Scan the lines below and report each one containing "vyhledávání" by copying it.

[Dataset entries]
┌──

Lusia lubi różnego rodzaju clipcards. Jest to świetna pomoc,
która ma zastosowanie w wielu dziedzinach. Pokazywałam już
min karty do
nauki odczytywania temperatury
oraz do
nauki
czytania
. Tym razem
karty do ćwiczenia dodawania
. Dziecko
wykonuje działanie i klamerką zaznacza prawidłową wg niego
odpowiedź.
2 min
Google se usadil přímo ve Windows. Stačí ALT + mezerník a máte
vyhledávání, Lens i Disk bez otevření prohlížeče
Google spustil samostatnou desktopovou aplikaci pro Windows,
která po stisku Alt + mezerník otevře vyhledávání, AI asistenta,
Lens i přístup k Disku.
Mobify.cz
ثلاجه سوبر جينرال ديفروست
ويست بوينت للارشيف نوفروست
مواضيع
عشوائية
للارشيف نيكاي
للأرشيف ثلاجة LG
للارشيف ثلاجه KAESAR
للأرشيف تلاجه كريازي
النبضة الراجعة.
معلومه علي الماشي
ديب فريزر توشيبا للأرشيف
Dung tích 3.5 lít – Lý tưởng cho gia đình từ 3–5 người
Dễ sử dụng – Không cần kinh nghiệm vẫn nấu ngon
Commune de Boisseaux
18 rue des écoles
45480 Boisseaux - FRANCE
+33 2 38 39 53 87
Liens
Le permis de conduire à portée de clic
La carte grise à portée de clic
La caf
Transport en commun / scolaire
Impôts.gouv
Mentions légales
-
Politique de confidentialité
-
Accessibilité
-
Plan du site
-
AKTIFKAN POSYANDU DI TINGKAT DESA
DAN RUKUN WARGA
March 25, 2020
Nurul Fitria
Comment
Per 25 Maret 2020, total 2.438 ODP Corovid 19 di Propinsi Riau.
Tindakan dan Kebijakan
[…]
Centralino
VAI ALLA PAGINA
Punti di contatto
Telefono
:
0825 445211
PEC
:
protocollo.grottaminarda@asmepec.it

└──

_Answer area_.
vyhledávání, Lens i Disk bez otevření prohlížeče
která po stisku Alt + mezerník otevře vyhledávání, AI asistenta,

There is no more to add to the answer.